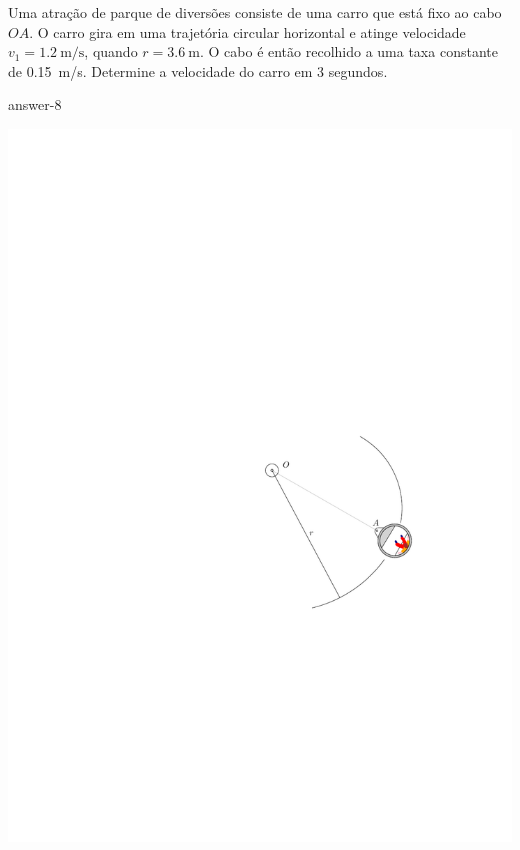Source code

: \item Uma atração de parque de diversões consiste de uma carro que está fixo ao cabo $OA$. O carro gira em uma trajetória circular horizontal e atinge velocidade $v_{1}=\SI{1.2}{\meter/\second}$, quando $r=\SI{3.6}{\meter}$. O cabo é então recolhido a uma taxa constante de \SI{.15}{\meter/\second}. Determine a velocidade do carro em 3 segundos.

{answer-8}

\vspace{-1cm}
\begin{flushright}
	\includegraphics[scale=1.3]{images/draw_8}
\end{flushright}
______________________________
**Task brief**
The data is to be printed again exactly, but without its pictures.

**Task answer**
Source code

: \item Uma atração de parque de diversões consiste de uma carro que está fixo ao cabo $OA$. O carro gira em uma trajetória circular horizontal e atinge velocidade $v_{1}=\SI{1.2}{\meter/\second}$, quando $r=\SI{3.6}{\meter}$. O cabo é então recolhido a uma taxa constante de \SI{.15}{\meter/\second}. Determine a velocidade do carro em 3 segundos.

{answer-8}

\vspace{-1cm}
\begin{flushright}
	\includegraphics[scale=1.3]{images/draw_8}
\end{flushright}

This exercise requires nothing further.